[Work request] All lines before the one containing "endometrium was stained", plus that line itself, are to be printed exactly as they appear below.

▬▬▬▬▬▬

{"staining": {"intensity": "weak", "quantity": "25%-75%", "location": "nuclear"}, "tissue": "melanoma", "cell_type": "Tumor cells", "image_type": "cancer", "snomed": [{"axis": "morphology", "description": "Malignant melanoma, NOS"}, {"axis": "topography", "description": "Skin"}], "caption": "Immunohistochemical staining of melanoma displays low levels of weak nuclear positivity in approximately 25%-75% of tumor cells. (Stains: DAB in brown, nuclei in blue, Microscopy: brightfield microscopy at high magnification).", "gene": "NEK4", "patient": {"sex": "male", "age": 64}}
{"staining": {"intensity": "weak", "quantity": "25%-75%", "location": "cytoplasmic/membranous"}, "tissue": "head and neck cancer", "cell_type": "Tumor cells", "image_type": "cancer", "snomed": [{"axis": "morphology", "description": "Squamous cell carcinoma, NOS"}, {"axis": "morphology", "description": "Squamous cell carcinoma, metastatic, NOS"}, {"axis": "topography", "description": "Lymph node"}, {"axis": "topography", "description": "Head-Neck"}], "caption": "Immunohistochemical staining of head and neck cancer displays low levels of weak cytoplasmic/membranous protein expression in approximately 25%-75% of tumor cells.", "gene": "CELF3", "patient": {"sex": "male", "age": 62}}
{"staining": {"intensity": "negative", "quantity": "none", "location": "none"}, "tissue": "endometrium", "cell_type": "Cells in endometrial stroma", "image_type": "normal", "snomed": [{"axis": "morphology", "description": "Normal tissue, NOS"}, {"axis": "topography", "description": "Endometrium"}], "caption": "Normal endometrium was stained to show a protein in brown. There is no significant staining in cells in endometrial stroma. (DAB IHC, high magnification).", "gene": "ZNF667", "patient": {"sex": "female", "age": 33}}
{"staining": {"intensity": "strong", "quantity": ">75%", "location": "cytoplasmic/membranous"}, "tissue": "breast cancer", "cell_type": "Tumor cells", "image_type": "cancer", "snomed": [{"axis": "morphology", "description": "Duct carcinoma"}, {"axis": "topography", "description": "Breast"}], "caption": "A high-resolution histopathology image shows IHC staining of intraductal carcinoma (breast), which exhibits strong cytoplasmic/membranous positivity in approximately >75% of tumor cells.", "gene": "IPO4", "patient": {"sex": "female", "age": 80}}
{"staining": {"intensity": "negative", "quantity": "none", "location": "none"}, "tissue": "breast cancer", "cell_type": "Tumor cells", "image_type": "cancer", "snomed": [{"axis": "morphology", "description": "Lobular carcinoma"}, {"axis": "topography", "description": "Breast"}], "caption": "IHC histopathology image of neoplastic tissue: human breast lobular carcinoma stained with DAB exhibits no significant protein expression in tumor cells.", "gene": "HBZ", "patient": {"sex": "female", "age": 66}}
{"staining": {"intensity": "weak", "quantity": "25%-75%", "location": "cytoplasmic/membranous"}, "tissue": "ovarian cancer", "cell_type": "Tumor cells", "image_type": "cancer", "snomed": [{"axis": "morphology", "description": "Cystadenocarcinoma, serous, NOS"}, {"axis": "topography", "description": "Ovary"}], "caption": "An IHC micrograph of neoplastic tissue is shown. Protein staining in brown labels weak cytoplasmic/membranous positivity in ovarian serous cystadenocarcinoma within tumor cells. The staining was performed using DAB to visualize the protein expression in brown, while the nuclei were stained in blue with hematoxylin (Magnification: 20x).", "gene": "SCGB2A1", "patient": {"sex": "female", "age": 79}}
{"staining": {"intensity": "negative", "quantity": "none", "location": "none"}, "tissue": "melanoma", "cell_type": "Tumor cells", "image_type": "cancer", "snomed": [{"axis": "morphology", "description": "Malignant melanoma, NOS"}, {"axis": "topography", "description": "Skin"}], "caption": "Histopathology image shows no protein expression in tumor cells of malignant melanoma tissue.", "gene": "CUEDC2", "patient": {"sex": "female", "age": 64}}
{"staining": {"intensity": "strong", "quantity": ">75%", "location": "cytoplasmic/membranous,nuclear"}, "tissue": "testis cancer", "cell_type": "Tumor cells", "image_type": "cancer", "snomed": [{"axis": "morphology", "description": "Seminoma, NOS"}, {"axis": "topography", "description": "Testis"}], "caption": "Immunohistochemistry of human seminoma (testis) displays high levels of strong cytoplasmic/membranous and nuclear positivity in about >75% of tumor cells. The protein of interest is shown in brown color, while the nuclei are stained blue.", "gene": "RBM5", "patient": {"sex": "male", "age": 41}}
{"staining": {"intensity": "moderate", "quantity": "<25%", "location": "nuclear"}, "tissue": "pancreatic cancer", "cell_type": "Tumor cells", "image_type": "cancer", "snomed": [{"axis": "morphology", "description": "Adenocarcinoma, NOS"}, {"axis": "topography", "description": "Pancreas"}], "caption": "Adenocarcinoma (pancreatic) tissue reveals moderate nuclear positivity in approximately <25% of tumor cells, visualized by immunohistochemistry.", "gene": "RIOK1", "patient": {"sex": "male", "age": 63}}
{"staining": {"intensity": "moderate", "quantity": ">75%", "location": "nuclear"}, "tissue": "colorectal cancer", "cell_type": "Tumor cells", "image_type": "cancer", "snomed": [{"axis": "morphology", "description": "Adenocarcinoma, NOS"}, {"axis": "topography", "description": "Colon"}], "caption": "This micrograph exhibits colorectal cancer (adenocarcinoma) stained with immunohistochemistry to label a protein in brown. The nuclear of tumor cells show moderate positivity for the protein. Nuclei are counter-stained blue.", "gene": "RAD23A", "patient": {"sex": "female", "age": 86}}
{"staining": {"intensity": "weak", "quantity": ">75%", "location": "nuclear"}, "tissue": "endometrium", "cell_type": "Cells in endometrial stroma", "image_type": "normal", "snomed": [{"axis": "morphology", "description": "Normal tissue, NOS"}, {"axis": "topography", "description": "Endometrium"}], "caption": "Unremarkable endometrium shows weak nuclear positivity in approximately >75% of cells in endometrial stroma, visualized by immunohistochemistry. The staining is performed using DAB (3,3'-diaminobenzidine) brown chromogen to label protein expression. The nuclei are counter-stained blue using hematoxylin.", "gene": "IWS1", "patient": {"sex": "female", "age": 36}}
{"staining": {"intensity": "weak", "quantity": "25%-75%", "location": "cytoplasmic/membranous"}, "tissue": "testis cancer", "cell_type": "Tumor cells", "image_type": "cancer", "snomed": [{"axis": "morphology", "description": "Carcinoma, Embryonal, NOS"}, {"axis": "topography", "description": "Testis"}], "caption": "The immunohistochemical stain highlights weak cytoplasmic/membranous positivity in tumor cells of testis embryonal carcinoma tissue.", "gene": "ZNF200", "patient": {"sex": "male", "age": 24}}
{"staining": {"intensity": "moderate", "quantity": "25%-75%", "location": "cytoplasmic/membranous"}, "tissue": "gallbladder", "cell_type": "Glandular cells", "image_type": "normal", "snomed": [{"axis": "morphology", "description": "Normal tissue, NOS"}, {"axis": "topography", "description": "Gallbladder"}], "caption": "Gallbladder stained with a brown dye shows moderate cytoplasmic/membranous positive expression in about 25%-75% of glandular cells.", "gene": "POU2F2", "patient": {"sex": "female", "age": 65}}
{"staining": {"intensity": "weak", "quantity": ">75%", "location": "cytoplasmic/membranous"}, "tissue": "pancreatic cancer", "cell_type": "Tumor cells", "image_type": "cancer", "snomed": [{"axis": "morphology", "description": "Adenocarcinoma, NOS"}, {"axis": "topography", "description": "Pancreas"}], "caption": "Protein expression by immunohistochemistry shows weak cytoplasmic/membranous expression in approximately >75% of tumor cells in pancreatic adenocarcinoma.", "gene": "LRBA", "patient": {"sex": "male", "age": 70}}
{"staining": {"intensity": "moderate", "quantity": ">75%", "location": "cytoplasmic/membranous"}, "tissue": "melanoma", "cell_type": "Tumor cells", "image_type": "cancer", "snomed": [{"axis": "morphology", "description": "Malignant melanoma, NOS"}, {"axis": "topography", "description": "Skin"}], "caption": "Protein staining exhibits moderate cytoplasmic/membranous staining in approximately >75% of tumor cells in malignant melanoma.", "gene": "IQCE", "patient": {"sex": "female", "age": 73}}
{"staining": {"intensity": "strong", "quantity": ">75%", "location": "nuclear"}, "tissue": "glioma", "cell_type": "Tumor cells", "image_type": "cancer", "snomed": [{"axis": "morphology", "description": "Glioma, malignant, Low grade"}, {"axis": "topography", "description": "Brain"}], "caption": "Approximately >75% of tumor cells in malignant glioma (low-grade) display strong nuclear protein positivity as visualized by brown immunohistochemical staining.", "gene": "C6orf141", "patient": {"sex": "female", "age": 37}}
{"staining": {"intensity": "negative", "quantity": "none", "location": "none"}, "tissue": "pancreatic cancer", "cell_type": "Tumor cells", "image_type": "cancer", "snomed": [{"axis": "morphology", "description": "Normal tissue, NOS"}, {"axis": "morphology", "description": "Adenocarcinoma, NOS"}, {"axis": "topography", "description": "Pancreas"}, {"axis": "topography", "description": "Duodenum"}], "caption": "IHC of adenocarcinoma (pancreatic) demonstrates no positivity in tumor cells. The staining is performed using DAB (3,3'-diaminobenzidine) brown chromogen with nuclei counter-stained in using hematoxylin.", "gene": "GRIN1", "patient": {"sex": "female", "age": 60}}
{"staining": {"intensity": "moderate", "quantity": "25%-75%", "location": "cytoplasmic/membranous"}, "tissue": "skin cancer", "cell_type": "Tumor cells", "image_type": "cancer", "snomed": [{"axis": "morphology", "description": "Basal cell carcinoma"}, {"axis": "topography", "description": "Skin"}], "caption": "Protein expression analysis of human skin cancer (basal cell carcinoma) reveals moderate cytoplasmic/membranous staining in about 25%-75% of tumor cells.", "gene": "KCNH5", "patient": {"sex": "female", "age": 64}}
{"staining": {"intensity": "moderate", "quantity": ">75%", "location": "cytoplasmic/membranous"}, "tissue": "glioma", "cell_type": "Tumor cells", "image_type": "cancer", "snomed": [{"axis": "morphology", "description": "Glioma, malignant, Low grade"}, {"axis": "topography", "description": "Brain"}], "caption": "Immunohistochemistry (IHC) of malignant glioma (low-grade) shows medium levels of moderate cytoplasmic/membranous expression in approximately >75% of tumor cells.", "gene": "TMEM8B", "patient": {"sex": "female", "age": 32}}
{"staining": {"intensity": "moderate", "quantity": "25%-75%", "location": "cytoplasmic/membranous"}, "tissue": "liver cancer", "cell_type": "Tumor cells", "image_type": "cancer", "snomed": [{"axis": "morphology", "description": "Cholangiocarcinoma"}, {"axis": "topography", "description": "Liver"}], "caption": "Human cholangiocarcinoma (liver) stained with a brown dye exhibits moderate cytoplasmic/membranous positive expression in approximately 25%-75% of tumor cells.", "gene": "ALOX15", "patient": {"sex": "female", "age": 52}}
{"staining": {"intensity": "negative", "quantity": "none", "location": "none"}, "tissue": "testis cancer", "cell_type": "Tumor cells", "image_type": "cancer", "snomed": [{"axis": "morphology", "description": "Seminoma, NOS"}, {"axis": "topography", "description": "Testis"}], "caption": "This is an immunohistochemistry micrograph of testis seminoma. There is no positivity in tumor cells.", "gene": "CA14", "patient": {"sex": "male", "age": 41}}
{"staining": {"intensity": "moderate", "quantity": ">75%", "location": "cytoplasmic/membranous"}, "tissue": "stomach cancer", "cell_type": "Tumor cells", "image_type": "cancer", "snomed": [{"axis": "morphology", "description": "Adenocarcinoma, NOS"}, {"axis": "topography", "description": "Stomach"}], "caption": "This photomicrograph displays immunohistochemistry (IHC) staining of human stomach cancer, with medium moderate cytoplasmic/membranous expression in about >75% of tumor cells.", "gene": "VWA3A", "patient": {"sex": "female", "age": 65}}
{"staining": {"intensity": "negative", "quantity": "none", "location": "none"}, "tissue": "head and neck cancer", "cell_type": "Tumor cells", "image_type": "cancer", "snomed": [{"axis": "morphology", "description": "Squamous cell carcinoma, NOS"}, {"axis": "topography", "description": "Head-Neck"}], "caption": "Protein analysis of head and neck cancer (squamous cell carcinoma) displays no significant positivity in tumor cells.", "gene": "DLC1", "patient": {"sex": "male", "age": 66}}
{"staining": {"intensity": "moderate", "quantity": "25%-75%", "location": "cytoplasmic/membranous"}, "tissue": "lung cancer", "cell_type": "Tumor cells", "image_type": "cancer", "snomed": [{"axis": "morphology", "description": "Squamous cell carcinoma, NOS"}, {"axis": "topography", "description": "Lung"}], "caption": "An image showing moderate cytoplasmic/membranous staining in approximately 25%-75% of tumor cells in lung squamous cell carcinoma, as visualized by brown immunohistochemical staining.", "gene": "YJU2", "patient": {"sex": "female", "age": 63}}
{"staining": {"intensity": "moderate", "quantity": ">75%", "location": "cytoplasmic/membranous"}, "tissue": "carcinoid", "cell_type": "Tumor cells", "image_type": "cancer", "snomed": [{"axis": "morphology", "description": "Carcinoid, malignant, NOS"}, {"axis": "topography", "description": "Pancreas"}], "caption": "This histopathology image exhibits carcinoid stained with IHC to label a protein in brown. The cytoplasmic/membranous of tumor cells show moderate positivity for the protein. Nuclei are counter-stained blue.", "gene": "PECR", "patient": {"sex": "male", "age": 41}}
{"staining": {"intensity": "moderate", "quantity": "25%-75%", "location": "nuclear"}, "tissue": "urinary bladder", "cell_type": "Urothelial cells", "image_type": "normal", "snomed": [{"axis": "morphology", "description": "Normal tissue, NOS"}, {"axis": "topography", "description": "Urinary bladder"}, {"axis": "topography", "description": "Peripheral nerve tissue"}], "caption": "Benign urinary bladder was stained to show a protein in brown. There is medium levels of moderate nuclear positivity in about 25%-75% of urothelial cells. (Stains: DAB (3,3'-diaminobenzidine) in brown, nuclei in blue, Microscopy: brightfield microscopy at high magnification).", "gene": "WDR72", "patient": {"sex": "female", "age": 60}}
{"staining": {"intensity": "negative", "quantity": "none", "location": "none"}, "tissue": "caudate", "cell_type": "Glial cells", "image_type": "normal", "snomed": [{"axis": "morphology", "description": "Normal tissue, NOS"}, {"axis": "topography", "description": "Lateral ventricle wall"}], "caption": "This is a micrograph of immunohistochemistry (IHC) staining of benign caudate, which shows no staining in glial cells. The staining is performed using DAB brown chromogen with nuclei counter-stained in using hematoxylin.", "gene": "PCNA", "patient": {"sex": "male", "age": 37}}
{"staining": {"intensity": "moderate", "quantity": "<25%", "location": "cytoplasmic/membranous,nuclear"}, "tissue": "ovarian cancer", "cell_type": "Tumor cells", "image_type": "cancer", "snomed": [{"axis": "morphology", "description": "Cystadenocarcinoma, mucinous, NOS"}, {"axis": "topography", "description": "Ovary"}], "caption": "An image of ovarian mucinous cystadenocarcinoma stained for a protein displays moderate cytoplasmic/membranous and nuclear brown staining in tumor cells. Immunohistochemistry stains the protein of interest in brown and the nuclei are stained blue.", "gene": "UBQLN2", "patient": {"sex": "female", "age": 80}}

▬▬▬▬▬▬

[Answer to this task]
{"staining": {"intensity": "weak", "quantity": "25%-75%", "location": "nuclear"}, "tissue": "melanoma", "cell_type": "Tumor cells", "image_type": "cancer", "snomed": [{"axis": "morphology", "description": "Malignant melanoma, NOS"}, {"axis": "topography", "description": "Skin"}], "caption": "Immunohistochemical staining of melanoma displays low levels of weak nuclear positivity in approximately 25%-75% of tumor cells. (Stains: DAB in brown, nuclei in blue, Microscopy: brightfield microscopy at high magnification).", "gene": "NEK4", "patient": {"sex": "male", "age": 64}}
{"staining": {"intensity": "weak", "quantity": "25%-75%", "location": "cytoplasmic/membranous"}, "tissue": "head and neck cancer", "cell_type": "Tumor cells", "image_type": "cancer", "snomed": [{"axis": "morphology", "description": "Squamous cell carcinoma, NOS"}, {"axis": "morphology", "description": "Squamous cell carcinoma, metastatic, NOS"}, {"axis": "topography", "description": "Lymph node"}, {"axis": "topography", "description": "Head-Neck"}], "caption": "Immunohistochemical staining of head and neck cancer displays low levels of weak cytoplasmic/membranous protein expression in approximately 25%-75% of tumor cells.", "gene": "CELF3", "patient": {"sex": "male", "age": 62}}
{"staining": {"intensity": "negative", "quantity": "none", "location": "none"}, "tissue": "endometrium", "cell_type": "Cells in endometrial stroma", "image_type": "normal", "snomed": [{"axis": "morphology", "description": "Normal tissue, NOS"}, {"axis": "topography", "description": "Endometrium"}], "caption": "Normal endometrium was stained to show a protein in brown. There is no significant staining in cells in endometrial stroma. (DAB IHC, high magnification).", "gene": "ZNF667", "patient": {"sex": "female", "age": 33}}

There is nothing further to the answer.